*** Opening of SELECTED TEXT ***
Humbert Humbert, who projects his desires onto the world, comes close to insanity; Charles Kinbote, who literally as well as metaphorically obliterates the poet and his work, has gone beyond the pale of sanity.
Doublings and Mirrors
Lolita ’s subtitle is “the Confession of a White Widowed Male” and indeed, Humbert narrates his life in changing modes of self-analysis, self-castigation, and self-justification, whereby he puts the reader, as Michael Wood points out, into the role of “judge and jury.” Frequently, he seeks readers’ complicity by verbal bonding: at first, his address is simply to “my reader,” which gradually becomes more personal, ranging from an intimate “comrade” to the capitalization of the word reader, “O, Reader, my Reader;” and finally, he invokes Baudelaire in his appellation “Reader! Bruder !” The implicit allusion to the poem “Au lecteur” that prefaces Les Fleurs du mal, in which Baudelaire accuses readers of hypocrisy, also suggests a cautionary function in Lolita: readers should stop pretending moral indignation and acknowledge their voyeuristic desires, which Nabokov then parodies with textual titillation that panders to their penchant for explicit pornographic contents.
*** Close of SELECTED TEXT ***
BRIEF A =
Answer these questions from the text on Nabokov's narrators:
(i) What is the subtitle of Lolita?
(ii) Which character has gone beyond the pale of sanity?
(iii) Which Baudelaire poem does Humbert's "Reader! Bruder!" implicitly allude to?
BRIEF B = Return the part of the text on Nabokov's narrators starting at "Humbert Humbert, who" and ending at "pale of sanity.", copied exactly.
*** Opening of THE DATA ***
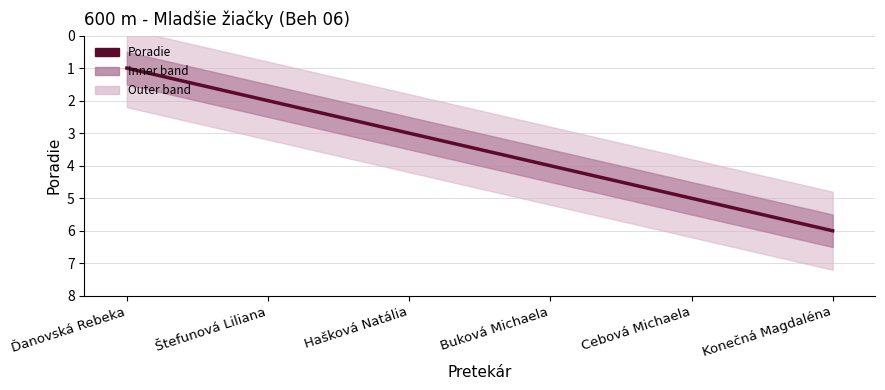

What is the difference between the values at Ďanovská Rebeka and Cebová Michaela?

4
*** Close of THE DATA ***
TASK SOLUTION A =
(i) "the Confession of a White Widowed Male"
(ii) Charles Kinbote
(iii) "Au lecteur," the poem that prefaces Les Fleurs du mal

TASK SOLUTION B =
Humbert Humbert, who projects his desires onto the world, comes close to insanity; Charles Kinbote, who literally as well as metaphorically obliterates the poet and his work, has gone beyond the pale of sanity.